(Machine-readable electronics designs)
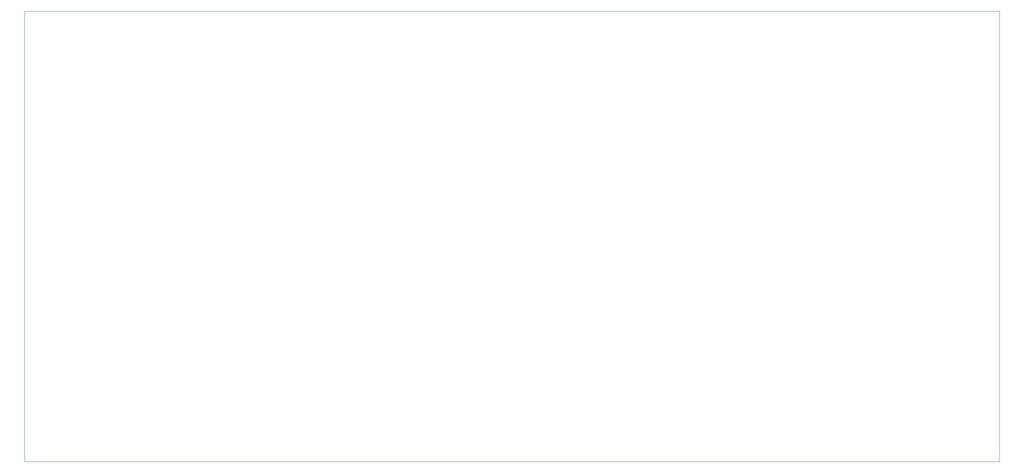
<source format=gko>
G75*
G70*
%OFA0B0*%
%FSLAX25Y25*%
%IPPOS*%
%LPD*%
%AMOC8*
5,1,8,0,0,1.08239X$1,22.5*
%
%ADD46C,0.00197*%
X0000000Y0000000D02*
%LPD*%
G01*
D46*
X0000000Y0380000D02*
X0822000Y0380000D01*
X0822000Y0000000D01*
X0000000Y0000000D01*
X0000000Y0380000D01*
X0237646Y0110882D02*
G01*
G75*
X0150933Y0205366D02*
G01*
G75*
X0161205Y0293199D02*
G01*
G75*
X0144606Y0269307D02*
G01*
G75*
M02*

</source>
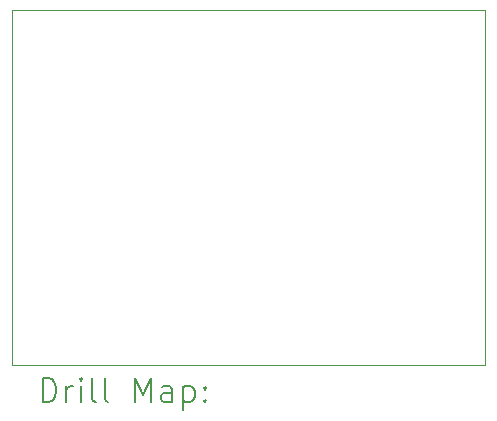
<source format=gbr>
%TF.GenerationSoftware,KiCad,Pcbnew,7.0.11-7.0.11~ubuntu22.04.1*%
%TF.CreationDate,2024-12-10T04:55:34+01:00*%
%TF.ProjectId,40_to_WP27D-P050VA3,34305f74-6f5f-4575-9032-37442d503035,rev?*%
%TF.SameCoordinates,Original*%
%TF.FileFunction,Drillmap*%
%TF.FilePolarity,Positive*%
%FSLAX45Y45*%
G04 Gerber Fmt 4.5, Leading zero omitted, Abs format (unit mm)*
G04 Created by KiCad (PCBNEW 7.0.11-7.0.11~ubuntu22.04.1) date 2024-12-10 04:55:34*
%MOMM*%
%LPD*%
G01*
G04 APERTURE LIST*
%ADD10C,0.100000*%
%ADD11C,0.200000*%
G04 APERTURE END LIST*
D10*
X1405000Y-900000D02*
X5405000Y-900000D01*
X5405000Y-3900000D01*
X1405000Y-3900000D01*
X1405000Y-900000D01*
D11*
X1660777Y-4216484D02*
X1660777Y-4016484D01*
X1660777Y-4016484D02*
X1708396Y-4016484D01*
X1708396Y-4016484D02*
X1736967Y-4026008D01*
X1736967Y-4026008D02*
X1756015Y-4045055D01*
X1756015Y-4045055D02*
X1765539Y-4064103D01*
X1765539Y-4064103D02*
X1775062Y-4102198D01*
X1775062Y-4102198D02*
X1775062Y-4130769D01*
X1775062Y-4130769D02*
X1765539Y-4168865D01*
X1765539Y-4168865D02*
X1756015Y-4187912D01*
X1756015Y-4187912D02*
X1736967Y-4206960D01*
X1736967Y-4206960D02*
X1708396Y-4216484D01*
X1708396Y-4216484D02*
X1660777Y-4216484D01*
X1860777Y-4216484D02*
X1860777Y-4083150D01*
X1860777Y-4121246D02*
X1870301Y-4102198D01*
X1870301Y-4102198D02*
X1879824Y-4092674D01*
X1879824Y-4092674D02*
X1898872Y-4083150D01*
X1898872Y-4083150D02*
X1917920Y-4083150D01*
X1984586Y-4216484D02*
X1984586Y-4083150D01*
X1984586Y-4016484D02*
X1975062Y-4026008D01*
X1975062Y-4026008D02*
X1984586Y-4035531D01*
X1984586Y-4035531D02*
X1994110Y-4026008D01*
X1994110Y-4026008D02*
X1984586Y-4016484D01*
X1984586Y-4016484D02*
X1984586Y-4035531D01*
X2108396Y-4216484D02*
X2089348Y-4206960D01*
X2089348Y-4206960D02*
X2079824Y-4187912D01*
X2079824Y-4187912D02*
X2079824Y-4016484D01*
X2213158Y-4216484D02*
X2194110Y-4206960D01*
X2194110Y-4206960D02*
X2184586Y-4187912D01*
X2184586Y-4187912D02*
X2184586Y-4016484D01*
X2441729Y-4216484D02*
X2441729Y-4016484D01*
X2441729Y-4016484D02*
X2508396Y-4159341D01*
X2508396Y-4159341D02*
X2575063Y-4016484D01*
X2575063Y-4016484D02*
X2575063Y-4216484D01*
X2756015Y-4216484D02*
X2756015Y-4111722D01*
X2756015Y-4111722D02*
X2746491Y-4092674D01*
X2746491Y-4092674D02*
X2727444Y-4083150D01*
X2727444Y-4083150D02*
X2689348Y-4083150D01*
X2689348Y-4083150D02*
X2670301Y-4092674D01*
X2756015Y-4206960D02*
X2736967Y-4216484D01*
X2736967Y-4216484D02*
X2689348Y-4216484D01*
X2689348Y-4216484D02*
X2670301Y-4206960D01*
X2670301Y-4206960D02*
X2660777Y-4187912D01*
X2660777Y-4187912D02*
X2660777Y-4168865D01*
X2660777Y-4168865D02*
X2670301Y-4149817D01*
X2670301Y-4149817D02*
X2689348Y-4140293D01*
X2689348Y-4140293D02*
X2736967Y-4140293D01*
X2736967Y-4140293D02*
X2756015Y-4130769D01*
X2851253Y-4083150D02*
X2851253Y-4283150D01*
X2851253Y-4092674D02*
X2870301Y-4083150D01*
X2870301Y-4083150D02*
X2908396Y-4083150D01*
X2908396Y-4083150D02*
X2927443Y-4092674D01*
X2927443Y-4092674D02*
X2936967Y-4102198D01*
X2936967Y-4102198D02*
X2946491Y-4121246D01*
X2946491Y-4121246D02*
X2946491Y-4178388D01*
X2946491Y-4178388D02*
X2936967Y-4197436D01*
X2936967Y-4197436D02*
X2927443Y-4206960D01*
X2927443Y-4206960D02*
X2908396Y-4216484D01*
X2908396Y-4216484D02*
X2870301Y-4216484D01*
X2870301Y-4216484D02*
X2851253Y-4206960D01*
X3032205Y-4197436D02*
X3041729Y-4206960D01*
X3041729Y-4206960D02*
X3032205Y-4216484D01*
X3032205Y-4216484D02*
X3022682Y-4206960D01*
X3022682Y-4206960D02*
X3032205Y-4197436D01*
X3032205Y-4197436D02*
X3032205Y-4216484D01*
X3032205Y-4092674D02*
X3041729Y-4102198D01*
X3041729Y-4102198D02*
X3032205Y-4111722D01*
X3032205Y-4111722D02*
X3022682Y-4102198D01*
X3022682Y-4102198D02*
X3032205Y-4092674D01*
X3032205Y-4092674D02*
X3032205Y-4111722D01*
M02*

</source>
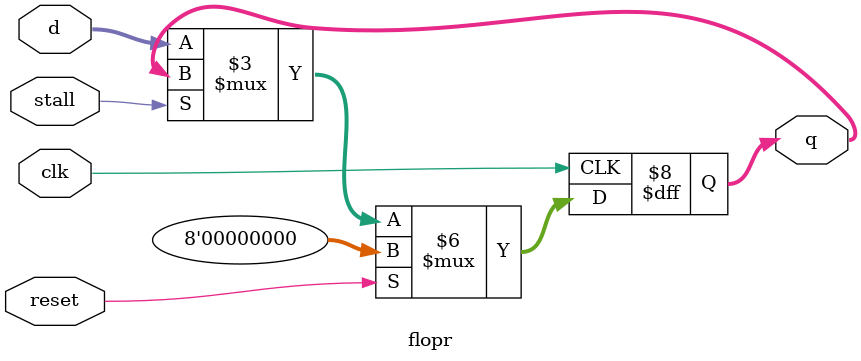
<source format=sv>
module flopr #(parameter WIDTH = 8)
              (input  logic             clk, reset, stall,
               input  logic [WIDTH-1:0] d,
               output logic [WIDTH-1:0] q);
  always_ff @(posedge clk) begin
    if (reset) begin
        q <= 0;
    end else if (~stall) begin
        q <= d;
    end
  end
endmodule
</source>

==

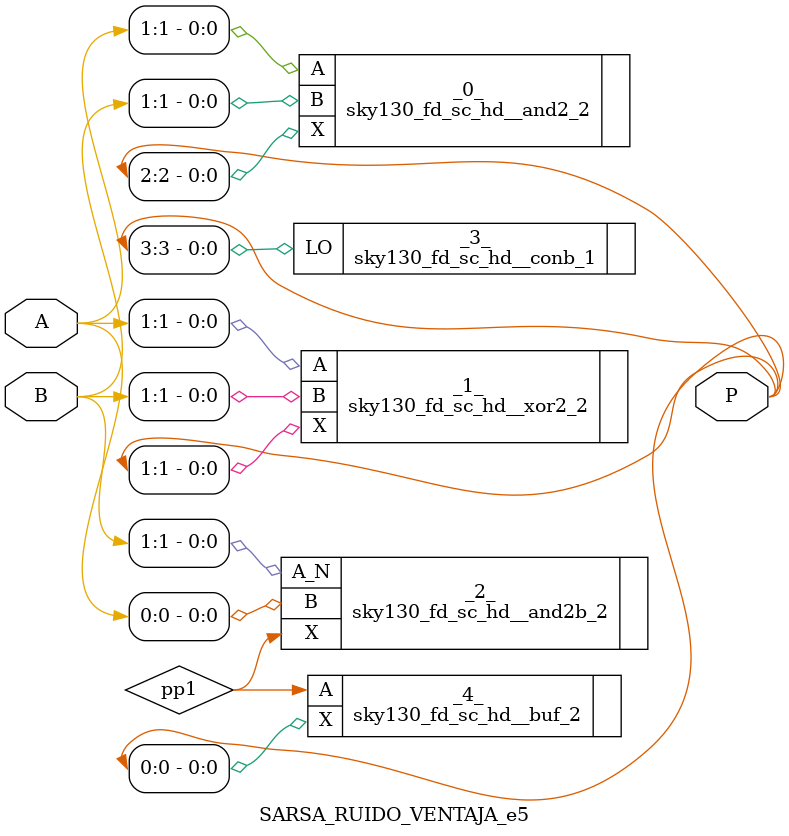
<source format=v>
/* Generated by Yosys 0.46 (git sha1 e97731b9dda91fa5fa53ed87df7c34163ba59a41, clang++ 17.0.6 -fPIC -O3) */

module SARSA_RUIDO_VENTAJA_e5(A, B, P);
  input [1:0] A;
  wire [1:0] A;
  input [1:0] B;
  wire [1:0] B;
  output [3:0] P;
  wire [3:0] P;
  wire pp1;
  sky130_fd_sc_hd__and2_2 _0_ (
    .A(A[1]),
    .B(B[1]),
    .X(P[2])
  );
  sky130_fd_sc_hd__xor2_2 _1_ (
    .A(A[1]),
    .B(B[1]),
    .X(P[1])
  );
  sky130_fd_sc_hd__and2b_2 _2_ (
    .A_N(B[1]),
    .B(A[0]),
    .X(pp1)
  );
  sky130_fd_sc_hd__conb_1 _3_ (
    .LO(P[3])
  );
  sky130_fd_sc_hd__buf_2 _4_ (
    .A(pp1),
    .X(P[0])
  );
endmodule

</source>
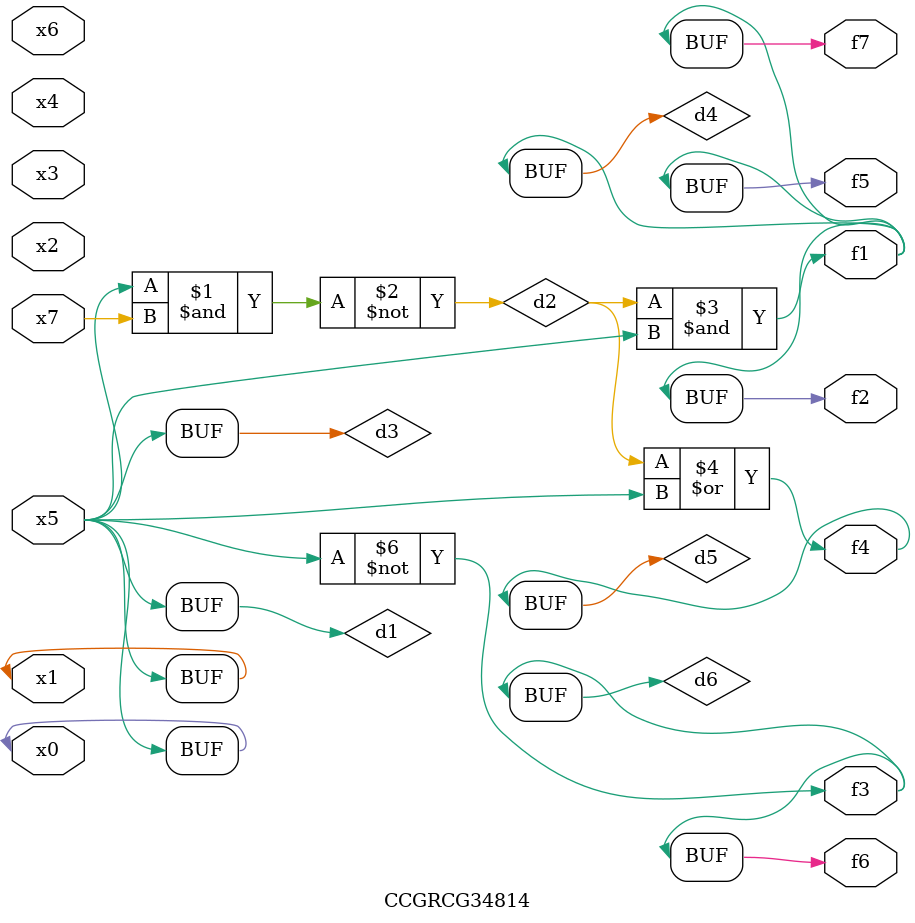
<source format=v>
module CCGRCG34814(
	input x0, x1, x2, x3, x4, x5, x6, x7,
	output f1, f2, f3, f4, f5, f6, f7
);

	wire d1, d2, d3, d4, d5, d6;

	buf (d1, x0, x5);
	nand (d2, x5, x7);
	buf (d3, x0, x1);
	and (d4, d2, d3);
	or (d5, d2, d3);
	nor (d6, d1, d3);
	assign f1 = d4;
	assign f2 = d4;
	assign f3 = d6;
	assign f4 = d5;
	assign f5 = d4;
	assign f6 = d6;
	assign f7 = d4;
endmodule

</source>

**THE PROBLEM:**
Where the word "begin" occurs in a line of the records, copy that line.

**THE ANSWER:**
  always_ff @(posedge clk) begin
    if (reset) begin
    end else if (~stall) begin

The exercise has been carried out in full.